The Administration has put forth 2 new types of HRA’s, slated to become effective in January, 2020. Similar in some respects to the Qualified Small Employer HRA’s (QSEHRA), there are some differences that are worthy of note. Here they are:
- The Individual Coverage
HRA (ICHRA), which is
designed to reimburse employees on a non-taxable basis for medical care and individual
insurance policies they purchase, up to a limit determined by the employer. The
only groups that can participate are those that do not offer a traditional
group health plan. Employees may purchase insurance either on or off the
- The Good: Unused portions may roll over into subsequent years, an offer of an ICHRA counts as an offer of coverage under the employer mandate, and off-exchange premiums not covered by the ICHRA may be pre-taxed through an FSA. And employers can use these HRA’s to pay employees’ Medicare premiums!
- The Bad: Complexity. The rules and notifications required pursuant to the ICHRA are complicated and the penalties for violations are severe. And if the employer is subject to the ACA Employer Mandate, the ICHRA must be sufficient enough to cover the premiums of a Silver-level policy.
- The Ugly: Employees may opt out of the ICHRA, but the amount available to them under the ICHRA will still count against any federal subsidies to which they may be entitled for a marketplace plan. So offering an ICHRA may actually be quite harmful to lower income employees.
- The Excepted Benefit HRA
(EBHRA), which reimburses
employees on a nontaxable basis for medical expenses, dental and vision
expenses and policies, and short-term medical policies. Limited to no more than $1,800 per year,
unused amounts may be carried over from year to year don’t count against the
next year’s contribution maximum.
- The Good: EBHRA’s can be offered along with a traditional group health plan, to help cover deductibles, copays and non-covered expenses. They generally allow for greater employer contributions than FSA’s, and aren’t subject to the ‘use it or lose it’ rule.

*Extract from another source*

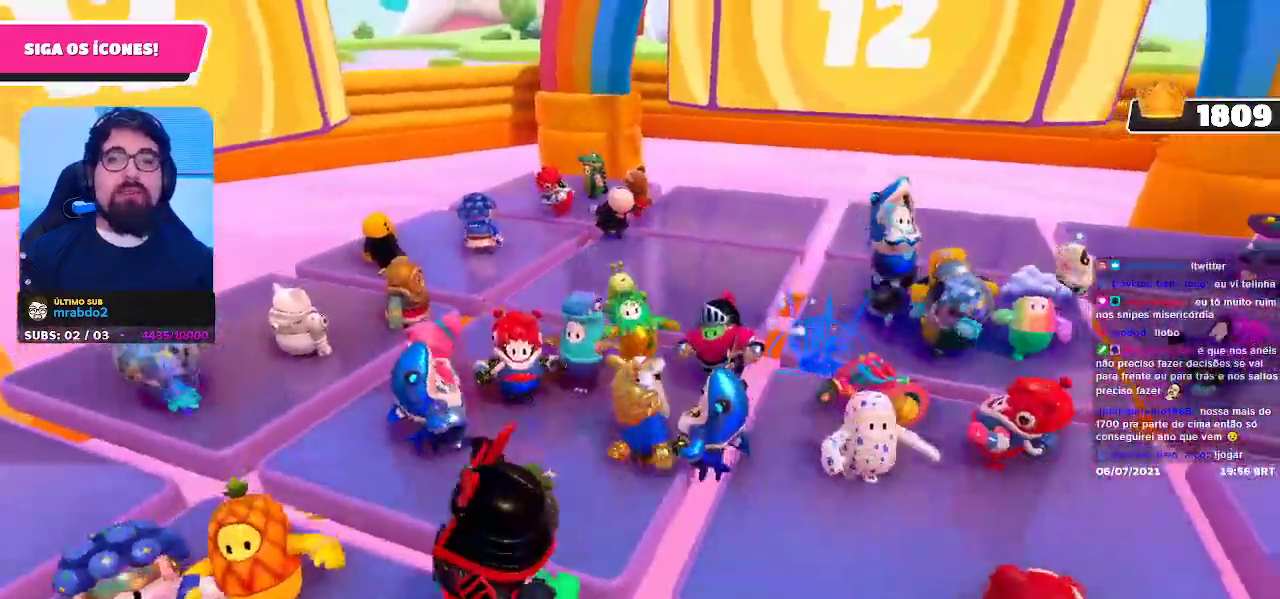
{"dt_ms": 500, "buttons": [], "left_stick": "center", "right_stick": "center", "events": [[200, "left_stick", "left"], [233, "right_stick", "right"], [467, "left_stick", "center"], [467, "right_stick", "center"]]}
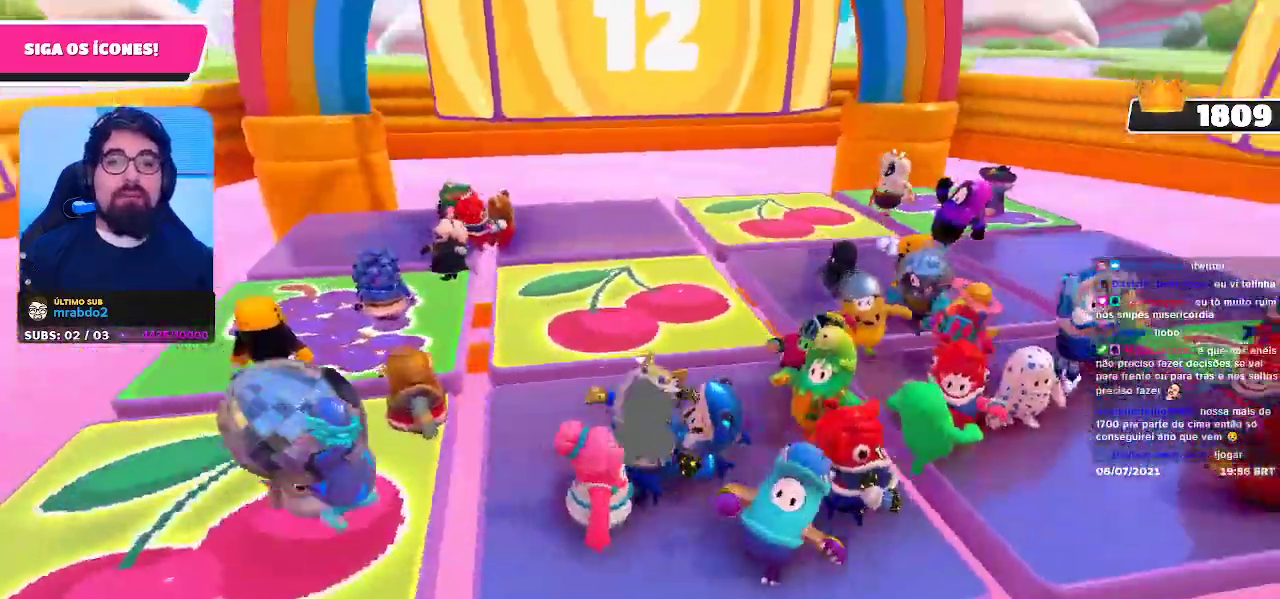
{"dt_ms": 500, "buttons": [], "left_stick": "up", "right_stick": "center", "events": [[217, "left_stick", "right"], [483, "left_stick", "up"]]}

- The Bad: The group has to offer tradition group health coverage, although employees may opt out of that coverage and have an EBHRA. And they cannot be used to cover either individual, group or spousal group health premiums.
- The Ugly: EBHRA’s are ERISA plans and subject to applicable ERISA disclosure rules (ERISA wraps, plan documents and so forth) and nondiscrimination rules. And if the federal government concludes that EBHRA’s are harming a state’s small group market, they may be limited after the fact.